- **Exercise prompt**:
Scan the entries below for the word "olydnad", then copy each line that holds it.

════

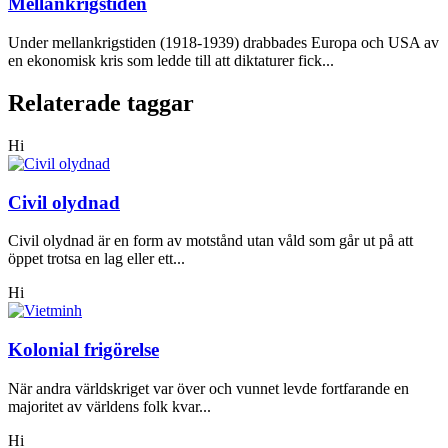
Mellankrigstiden
Under mellankrigstiden (1918-1939) drabbades Europa och USA av
en ekonomisk kris som ledde till att diktaturer fick...
Relaterade taggar
Hi
Civil olydnad
Civil olydnad är en form av motstånd utan våld som går ut på att
öppet trotsa en lag eller ett...
Hi
Kolonial frigörelse
När andra världskriget var över och vunnet levde fortfarande en
majoritet av världens folk kvar...
Hi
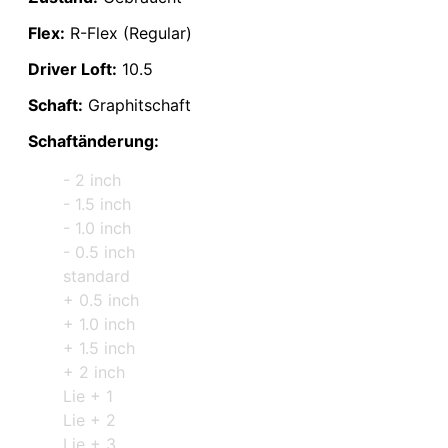
Flex:
R-Flex (Regular)
Driver Loft:
10.5
Schaft:
Graphitschaft
Schaftänderung:
- 2 inch
- 1.5 inch
- 1.0 inch
- 0.5 inch
standard
+ 0.5 inch
+ 1.0 inch
+ 1.5 inch
+ 2 inch
Lie + 1
Lie + 2
Lie + 3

════

- **Result of this exercise**:
Civil olydnad
Civil olydnad är en form av motstånd utan våld som går ut på att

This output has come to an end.